Corporate Accountability and Public Participation Africa (CAPPA) has applauded the federal government’s move to earmark revenues from excise taxes on alcohol, tobacco, and sugar-sweetened beverages (SSBs) for health financing, while urging a significant hike in the tax on sugary drinks to curb Nigeria’s rising health burden.
At a national health financing dialogue in Abuja, chairman of the Presidential Fiscal Policy and Tax Reforms Committee, Mr. Taiwo Oyedele, disclosed that a draft policy is being finalised to channel excise-tax revenues into public health. The policy, he said, will soon be submitted to the Minister of Health and Social Welfare for consideration.

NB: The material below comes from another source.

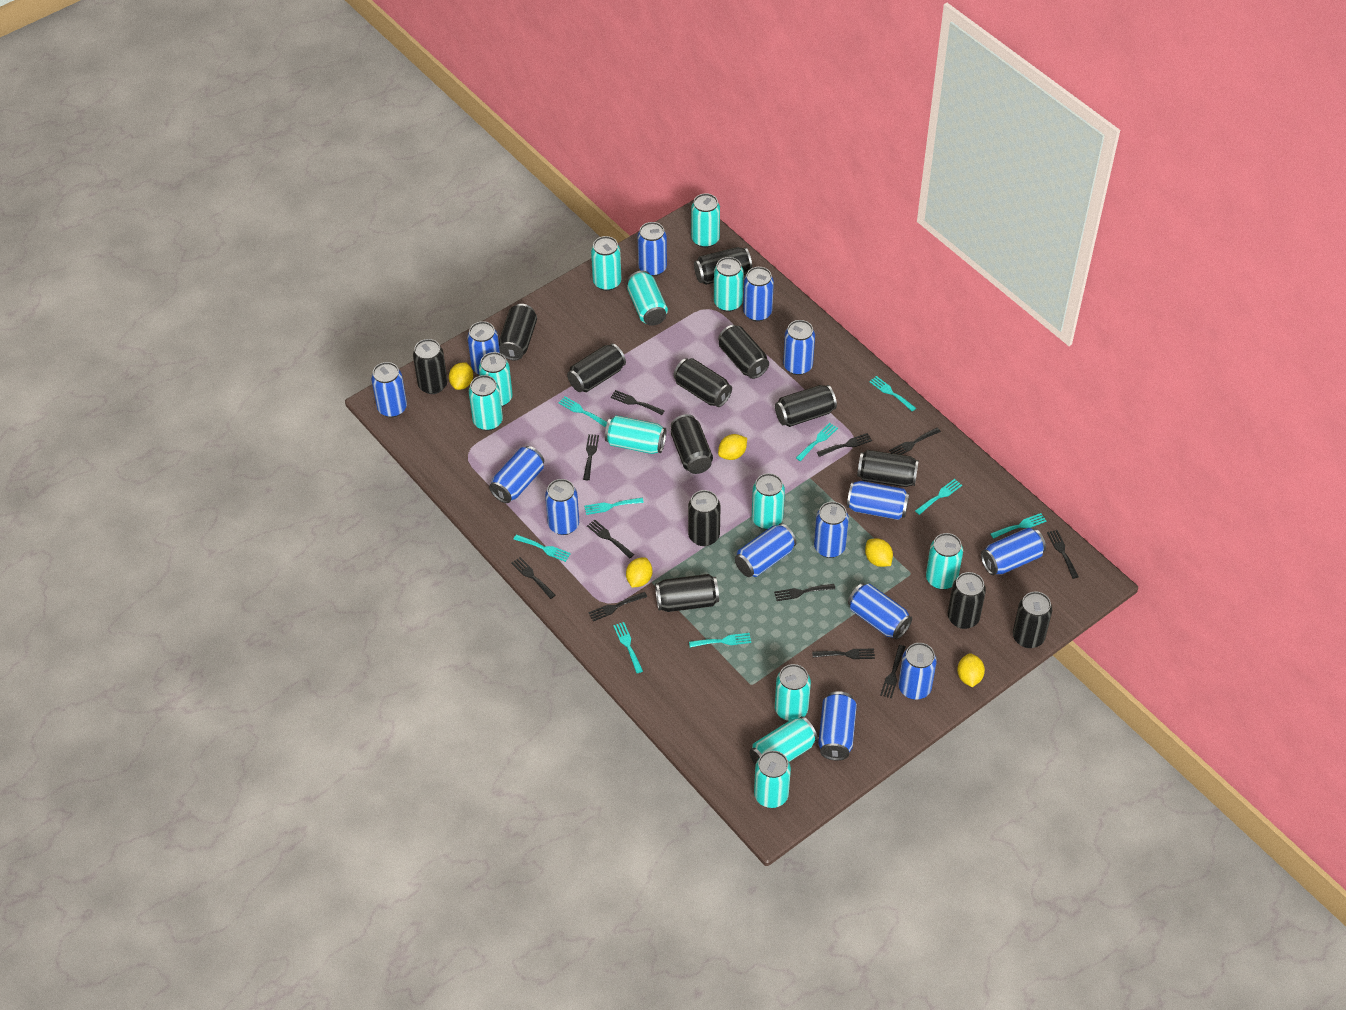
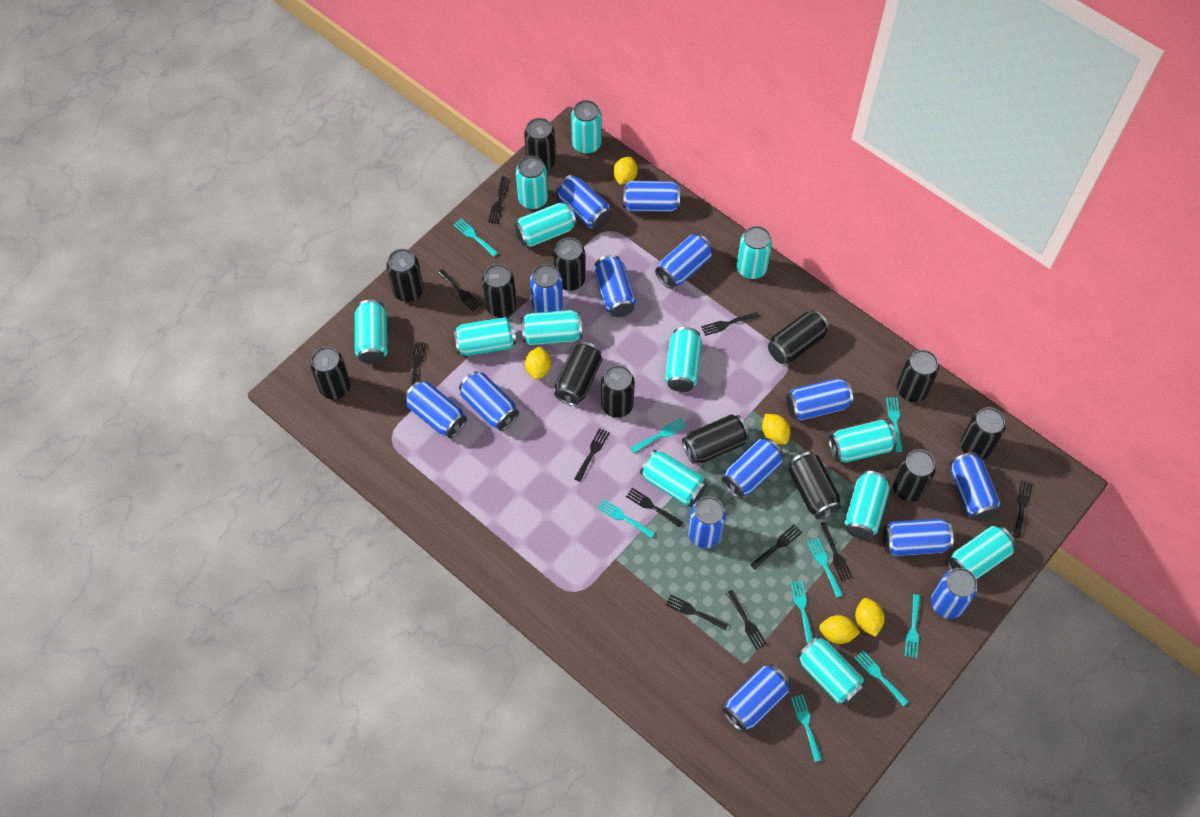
turquoise can: [469,375,503,431] [479,352,513,407] [591,236,622,291] [605,415,666,454] [627,270,668,326] [691,193,720,248] [714,257,744,312] [750,716,818,765] [752,473,785,530] [754,750,791,808] [775,664,811,721] [926,533,963,590] = 12 -> [355,300,387,364] [453,317,516,356] [514,202,576,247] [516,156,548,210] [521,310,582,345] [571,100,601,154] [640,450,707,505] [665,327,702,392] [737,226,772,279] [797,636,865,706] [829,420,897,463] [844,471,890,539] [947,526,1016,580] = 13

Reacting to the development in a statement on Monday, CAPPA described the initiative as a decisive opportunity for the administration of President Bola Ahmed Tinubu to establish sustainable funding for Nigeria’s healthcare system and safeguard citizens’ health.
The group noted that non-communicable diseases (NCDs), linked to excessive consumption of sugary beverages, alcohol, salt, and tobacco, are now responsible for nearly 30 per cent of all deaths in Nigeria, making the situation a public health emergency.
“By initiating this draft policy, the federal government has demonstrated commitment towards tackling the upsurge of NCDs in the country,” CAPPA said.
However, it stressed that the impact of the policy would only be fully realised if excise rates are significantly increased to discourage consumption and raise meaningful revenue.
Akinbode Oluwafemi, Executive Director of CAPPA, commended the government’s courage but insisted that the current N10 per litre sugary drinks tax, introduced in the 2021 Finance Act, is far too low to achieve its purpose.
“At N10 per litre, the tax represents less than one per cent of the retail price of a typical soft drink, which is grossly inadequate. We are calling for a minimum of N130 per litre, adjustable to inflation,” he said.
According to CAPPA, expert analysis from the Centre for the Study of the Economies of Africa (CSEA) shows that a hike to N130 per litre could generate as much as N729 billion annually. This revenue could offset the estimated N493.3 billion spent each year treating SSB-related diseases such as diabetes and cardiovascular conditions.
The group argued that higher taxes would not only reduce the country’s SSB consumption but also encourage manufacturers to reformulate their products with less sugar, ultimately promoting healthier diets.
It further called for stronger tobacco and alcohol taxation at levels high enough to discourage harmful use and safeguard public health.
The World Health Organisation (WHO) has also urged Nigeria and other member states to increase excise taxes on sugary drinks, alcohol, and tobacco by 50 per cent over the next decade as part of its “3 by 35 Initiative.” The agency believes such measures could prevent 50 million premature deaths globally within the next 50 years.
“Health taxes are a win-win, curbing deadly consumption habits while providing critical funds for overstretched health systems,” Oluwafemi said.